| My ex-wife Bonita Hatcher is an abstract video artist; that is, she doesn't make TV shows, she makes videos that often don't make a whole lot of sense to anyone. What you describe is "Didactic Art" that is, art whose message is plainly apparent. My take is that Didactic Art is in fact quite important, it serves society in many profoundly important ways. That Napoleon was eventually defeated was the result - in part - of a painting that depicted a giant, rather inattentive, absent-minded giant eating a human corpse like a candy bar. However, the Nova Scotia College of Art and Design is heavily into what Bonita calls "Art with a Capital 'A'". More or less, that's art that only other artists understand, as well as art historians. I learned a great deal about art history while she studied there, and attended a few lectures, spent time in its small but excellent library; again there are many important reasons why we have Art with a Capital "A". Escher was reviled by the other artists of his day because they regarded his work as revoltingly ugly.
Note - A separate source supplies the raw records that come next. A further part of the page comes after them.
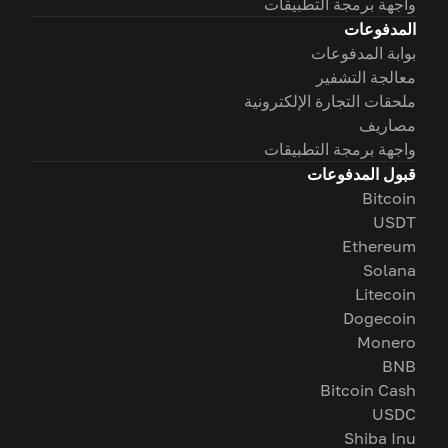
واجهة برمجة التطبيقات
المدفوعات
بوابة المدفوعات
معالجة التشفير
ملحقات التجارة الإلكترونية
مصاريف
واجهة برمجة التطبيقات
قبول المدفوعات
Bitcoin
USDT
Ethereum
Solana
Litecoin
Dogecoin
Monero
BNB
Bitcoin Cash
USDC
Shiba Inu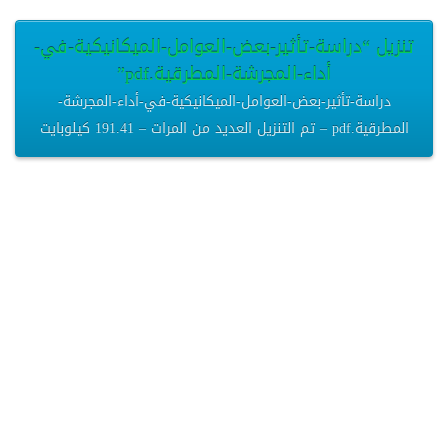
تنزيل “دراسة-تأثير-بعض-العوامل-الميكانيكية-في-
أداء-المجرشة-المطرقية.pdf”
دراسة-تأثير-بعض-العوامل-الميكانيكية-في-أداء-المجرشة-
المطرقية.pdf – تم التنزيل العديد من المرات – 191.41 كيلوبايت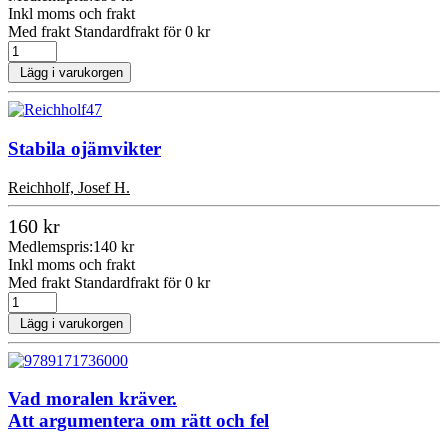
Inkl moms och frakt
Med frakt Standardfrakt för 0 kr
Lägg i varukorgen
Stabila ojämvikter
Reichholf, Josef H.
160 kr
Medlemspris:
140 kr
Inkl moms och frakt
Med frakt Standardfrakt för 0 kr
Lägg i varukorgen
Vad moralen kräver.
Att argumentera om rätt och fel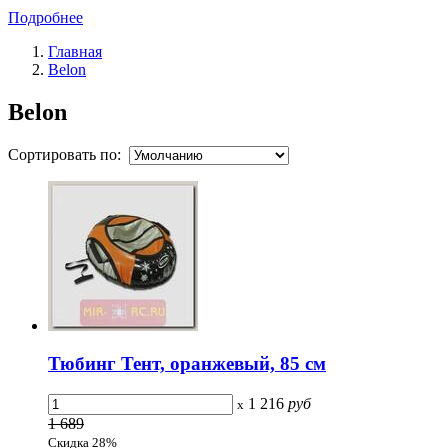
Подробнее
Главная
Belon
Belon
Сортировать по:
Тюбинг Тент, оранжевый, 85 см
1 216
руб
x
1 689
Скидка 28%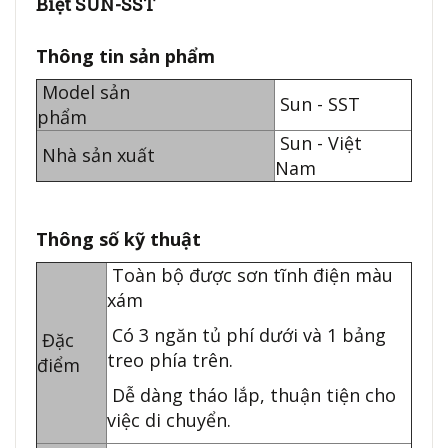
Biệt SUN-SST
Thông tin sản phẩm
Model sản
Sun - SST
phẩm
Sun - Việt
Nhà sản xuất
Nam
Thông số kỹ thuật
Toàn bộ được sơn tĩnh điện màu
xám
Có 3 ngăn tủ phí dưới và 1 bảng
Đặc
treo phía trên.
điểm
Dễ dàng tháo lắp, thuận tiện cho
việc di chuyển.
Consider that at the time we had stuff like Bauhaus and Art Deco. I at one time had the email escher@apple.com Hilarity ensued because everyone thought I was Christopher Escher, Apple's chief public spokesman. In reality I was hired as a contract script monkey for MacTCP, but I worked my way up by debugging its broken test tool strm_echo. |
I think this is still true, or at least aesthetic objections remain the principal rationalizations for deprecating Escher that I hear from the artists in my life.
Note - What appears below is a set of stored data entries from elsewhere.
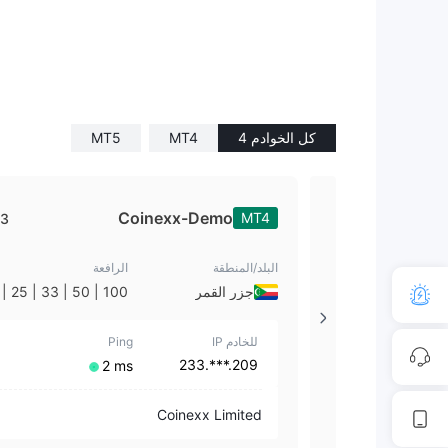
كل الخوادم 4
MT4
MT5
Coinexx-Demo
MT4
3
3
البلد/المنطقة
الرافعة
جزر القمر
| 1
للخادم IP
Ping
209.***.233
⁦2 ms⁩
Coinexx Limited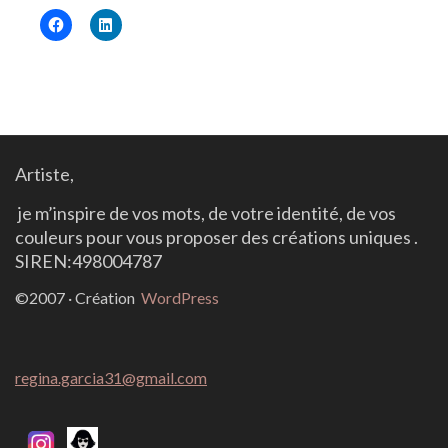
Artiste,
j
e
m’inspire de vos mots, de votre identité, de vos
couleurs
pour vous proposer des créations uniques .
SIREN:498004787
©2007 · Création
WordPress
regina.garcia31@gmail.com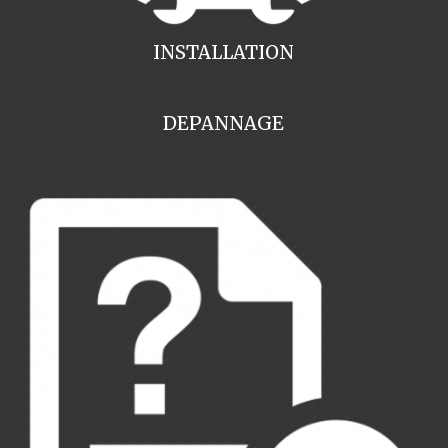
INSTALLATION
DEPANNAGE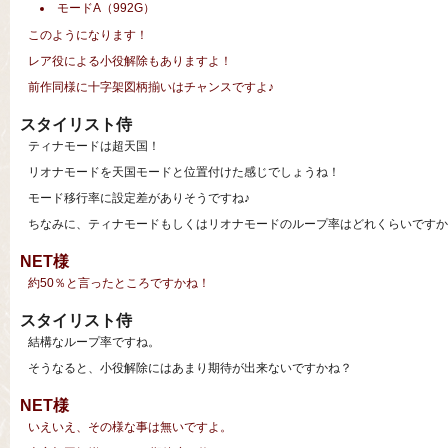
モードA（992G）
このようになります！
レア役による小役解除もありますよ！
前作同様に十字架図柄揃いはチャンスですよ♪
スタイリスト侍
ティナモードは超天国！
リオナモードを天国モードと位置付けた感じでしょうね！
モード移行率に設定差がありそうですね♪
ちなみに、ティナモードもしくはリオナモードのループ率はどれくらいですか
NET様
約50％と言ったところですかね！
スタイリスト侍
結構なループ率ですね。
そうなると、小役解除にはあまり期待が出来ないですかね？
NET様
いえいえ、その様な事は無いですよ。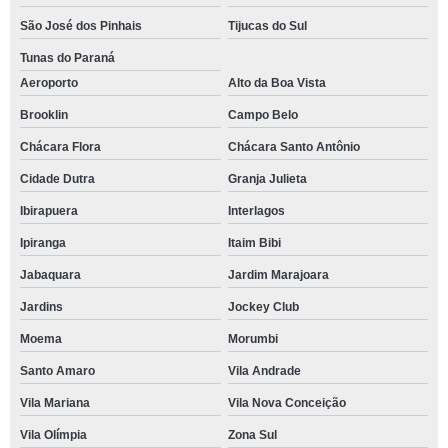
São José dos Pinhais
Tijucas do Sul
Tunas do Paraná
Aeroporto
Alto da Boa Vista
Brooklin
Campo Belo
Chácara Flora
Chácara Santo Antônio
Cidade Dutra
Granja Julieta
Ibirapuera
Interlagos
Ipiranga
Itaim Bibi
Jabaquara
Jardim Marajoara
Jardins
Jockey Club
Moema
Morumbi
Santo Amaro
Vila Andrade
Vila Mariana
Vila Nova Conceição
Vila Olímpia
Zona Sul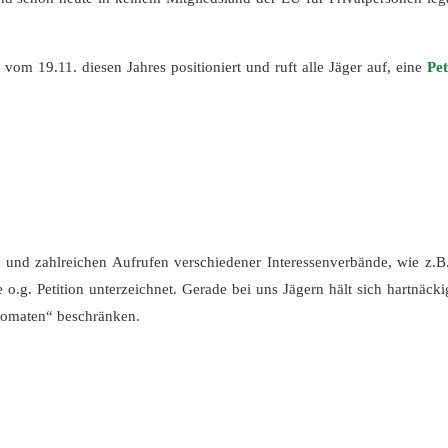
g
vom 19.11. diesen Jahres positioniert und ruft alle Jäger auf, eine
Pet
n und zahlreichen Aufrufen verschiedener Interessenverbände, wie z.B
.g. Petition unterzeichnet. Gerade bei uns Jägern hält sich hartnäcki
tomaten“ beschränken.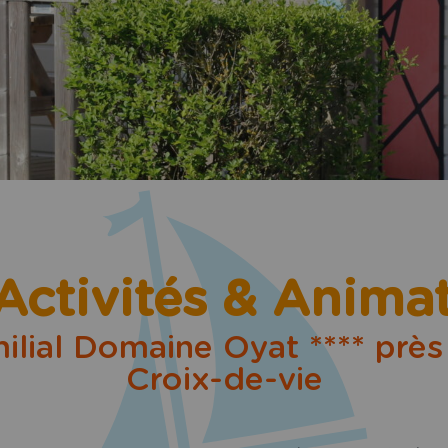
Activités & Anima
lial Domaine Oyat **** près 
Croix-de-vie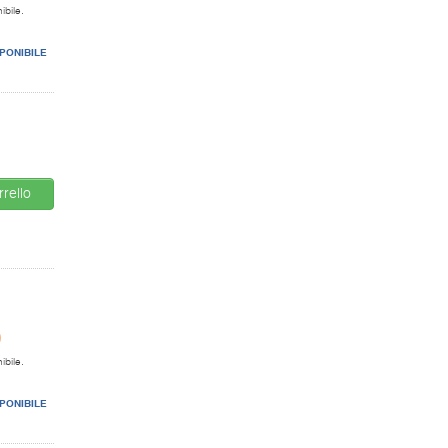
ibile.
PONIBILE
rello
0
ibile.
PONIBILE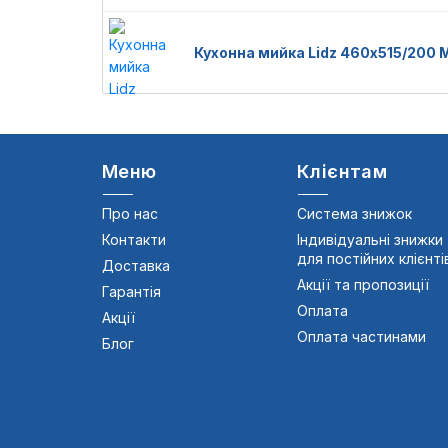
Кухонна мийка Lidz 460х515/200
Меню
Клієнтам
Про нас
Система знижок
Контакти
Індивідуальні знижки
для постійних клієнті
Доставка
Акції та пропозиції
Гарантія
Оплата
Акції
Оплата частинами
Блог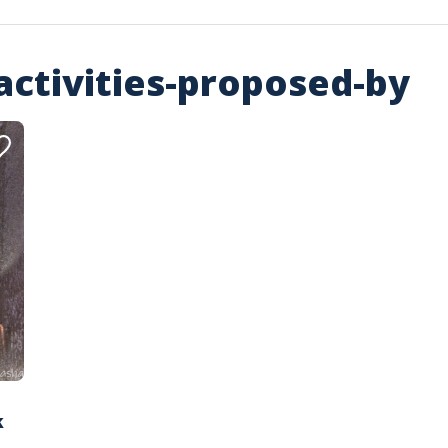
activities-proposed-by
k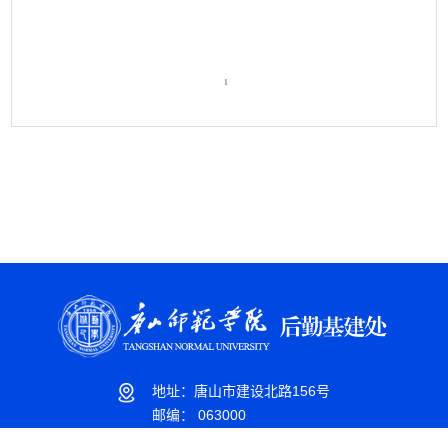
第 1 页
地址：唐山市建设北路156号
邮编： 063000
报修电话：0315-3863211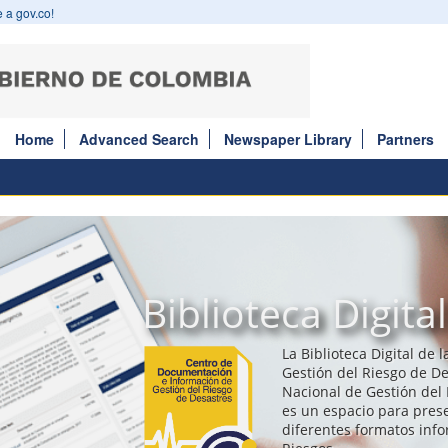
 a gov.co!
Home
Advanced Search
Newspaper Library
Partners
Biblioteca Digital
La Biblioteca Digital de 
Gestión del Riesgo de De
Nacional de Gestión del 
es un espacio para prese
diferentes formatos inf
My wife and I live in The Hague. She's an illustrator and photographer from a family of artists: her mother, a painter and now an art therapist; her sister also an art therapist; her father, an abstract painter. (Not as hobbies, or idle trustafarian pursuits, these are their real livelihoods.) When her family comes to visit, "going to see the Escher museum" is a recurring joke, as in "ha ha, never going to do that." Whenever I ask why, the mumbled complaint is usually "it's ugly and boring."
Really, 'reviled' remains the right word.
I think it's snobbery, to a great and unacknowledged degree - the visual art equivalent of "genre fiction" in the literary world. The problem I have with lumping Escher with hack painters of cowboys and motorcycles, or airbrushers of vans as "unserious art" is that it ignores his innovations in subject, form, and style and mastery of technique. But then, the "serious" art world of the west is very much a class construct of which snobbery is essential part.